Slogan dimaksud ternyata sangat mirip dengan slogan Paslon nomor urut 02. Hal ini tampak di salah satu alat peraga (masker) yang digunakan KPU. Citra diri antara KPU Provinsi Kalimantan Tengah dan paslon Sugianto Sabran-Edi Pratowo menunjukkan ketidaknetralannya.

 

Kecurangan yang bersifat fundamental lainnya yakni adanya pembiaran oleh KPU dan Bawaslu Kalteng atas penggantian pejabat enam bulan sebelum tanggal penetapan pasangan calon sampai dengan akhir masa jabatan.

“Ada fakta tidak terbantahkan bahwa penetapan nomor urut pasangan calon peserta Pemilihan Gubernur dan Wakil Gubernur Kalimantan Tengah 24 September. Artinya beberapa mutasi yang dilakukan petahana di atas diduga melanggar aturan Pemilu, dan Bawaslu membiarkannya,” ucapnya. 

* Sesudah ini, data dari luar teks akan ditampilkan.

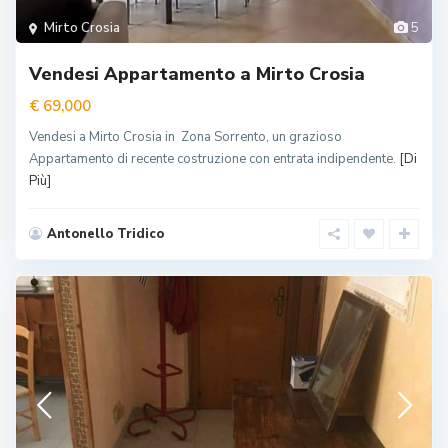
Mirto Crosia
5
Vendesi Appartamento a Mirto Crosia
€ 69,000
Vendesi a Mirto Crosia in Zona Sorrento, un grazioso
Appartamento di recente costruzione con entrata indipendente.
[Di
Più]
Antonello Tridico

Dugaan ketidaknetralan Bawaslu Provinsi Kalimantan Tengah terlihat saat hanya sepihak mengambil keterangan saksi, tanpa mempertimbangkan fakta hukum dari pelapor.

akta ini menunjukkan Bawaslu dalam mengambil keputusan bertentangan dengan asas universal Audi et Alteram Partem. Dengan demikian putusan Bawaslu hanya didasarkan pada keterangan sepihak dan tentu tidak utuh berdasarkan fakta sesungguhnya.

 Hal ini menunjukkan Bawaslu telah melanggar prinsip imparsialitas. Bawaslu tidak profesional atau melakukan dan melanggar asas bagi penyelenggara Pemilu yang profesional.

“Kami sudah menyampaikan bukti tambahan ke majelis laporan terkait ketidaknetralan dan tidak profesionalnya termohon dan terkait di Dewan Kehormatan Penyelenggara Pemilu (DKPP)," ujar Ramdansyah.